* What to work on
Below are the entries; tally the lines holding the string "vgaRed" and give only that figure.

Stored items
_____
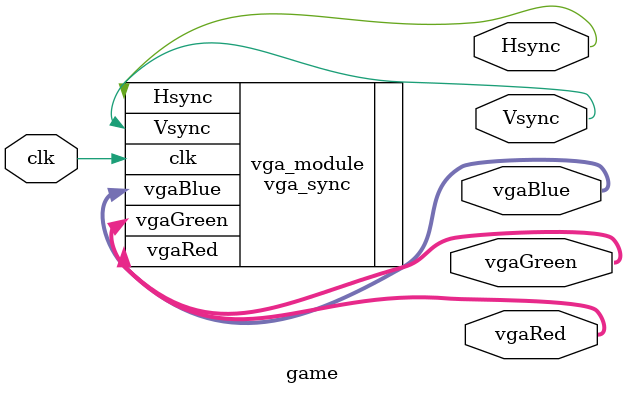
<source format=v>
`timescale 1ns / 1ps
module game(
	clk,
	vgaRed,
	vgaGreen,
	vgaBlue,
	Hsync,
	Vsync
	);
	input clk;
	output [2:0] vgaRed;
	output [2:0] vgaGreen;
	output [2:1] vgaBlue;
	output Hsync, Vsync;
	
	vga_sync vga_module(
		.clk(clk),
		.vgaRed(vgaRed),
		.vgaGreen(vgaGreen),
		.vgaBlue(vgaBlue),
		.Hsync(Hsync),
		.Vsync(Vsync)
	);



endmodule

</source>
_____
* Exercise output
3